Under the Grass

Where these green mounds o'erlook the mingling Erne
And salt Atlantic, clay that walk'd as Man
A thousand years ago, some Vik-ing stern,
May rest, or nameless Chieftain of a Clan:
And when my dusty remnant shall return
To the great passive World, and nothing can,
With eye, or lip, or finger, any more,
O lay it there too, by the river shore.

The silver salmon shooting up the fall,
Itself at once the arrow and the bow;
The shadow of the old quay's weedy wall
Cast on the shining turbulence below;
The water-voice which ever seems to call
Far off out of my childhood's long-ago;
The gentle washing of the harbour wave;
Be these the sights and sounds around my grave.
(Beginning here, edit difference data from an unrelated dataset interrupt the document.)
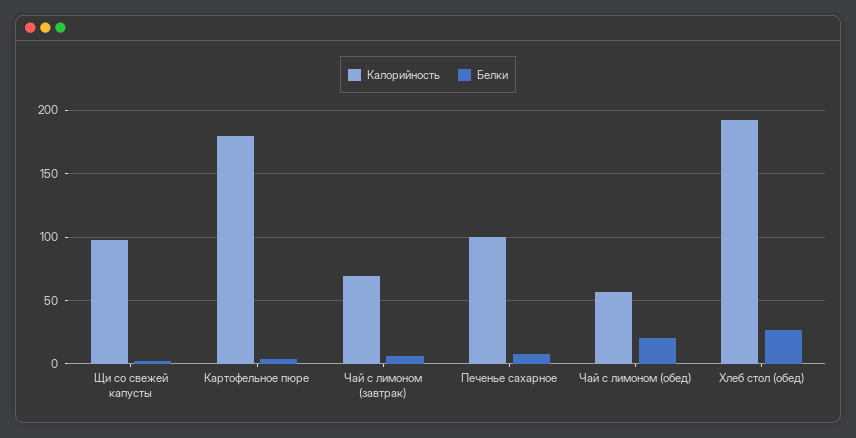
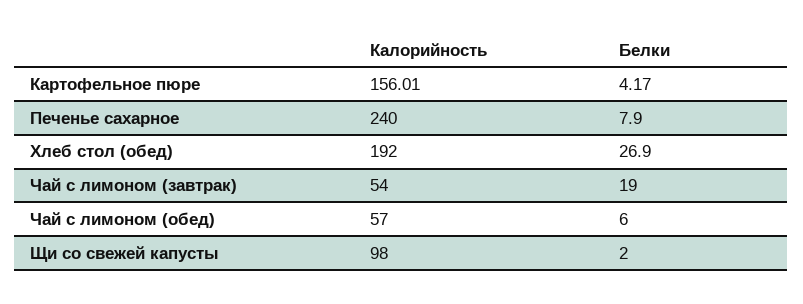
  {
    "Калорийность": {
      "Щи со свежей капусты": 98,
-     "Картофельное пюре": 180,
+     "Картофельное пюре": 156.01,
-     "Чай с лимоном (завтрак)": 70,
+     "Чай с лимоном (завтрак)": 54,
-     "Печенье сахарное": 100,
+     "Печенье сахарное": 240,
      "Чай с лимоном (обед)": 57,
      "Хлеб стол (обед)": 192
    },
    "Белки": {
      "Щи со свежей капусты": 2,
      "Картофельное пюре": 4.17,
-     "Чай с лимоном (завтрак)": 5,
+     "Чай с лимоном (завтрак)": 19,
      "Печенье сахарное": 7.9,
-     "Чай с лимоном (обед)": 20,
+     "Чай с лимоном (обед)": 6,
      "Хлеб стол (обед)": 26.9
    }
  }

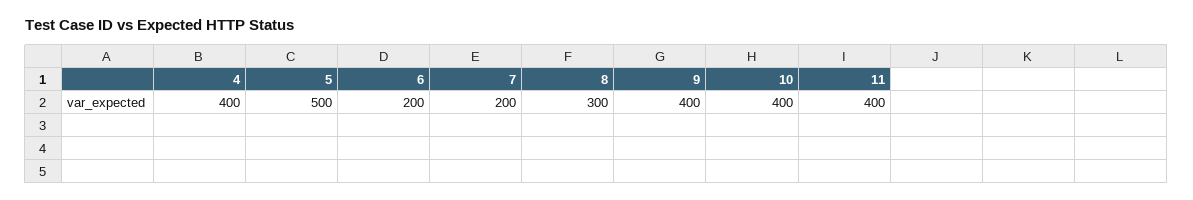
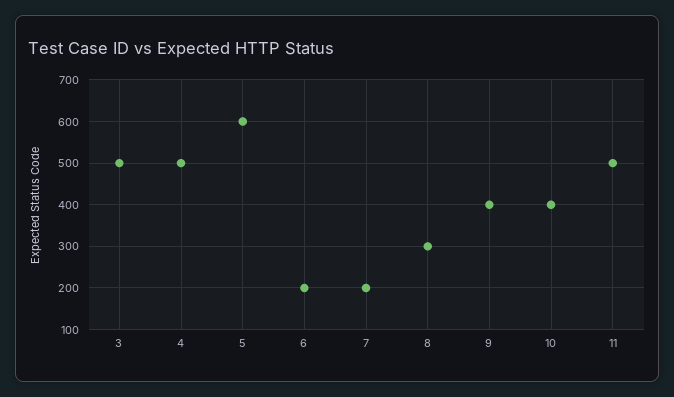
  {
-   "4": 400,
+   "4": 500,
-   "5": 500,
+   "5": 600,
    "6": 200,
    "7": 200,
    "8": 300,
    "9": 400,
    "10": 400,
-   "11": 400
+   "11": 500,
+   "3": 500
  }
Soothed also with thy friendly beck, my town
And near the square gray tower within whose shade
Was many of my kin's last lying-down;
Whilst, by the broad heavens changefully array'd,
Empurpling mountains its horizon crown;
And westward 'tween low hummocks is display'd,
In lightsome-hours, the level pale blue sea,
With sails upon it creeping silently:

Or, other time, beyond that tawny sand,
An ocean glooming underneath the shroud
Drawn thick atwart it by tempestuous hand;
When like a mighty fire the bar roars loud,
As though the whole sea came to whelm the land—
The gull flies white against the stormy cloud
And in the weather-gleam the breakers mark
A ghastly line upon the waters dark.

A green unfading quilt above be spread,
And freely round let all the breezes blow;
May children play beside the breathless bed,
Holiday lasses by the cliff edge go;
And manly games upon the sward be sped,
And cheerful boats beneath the headland row;
And be the thought, if any rise, of me,
What happy soul might wish that thought to be.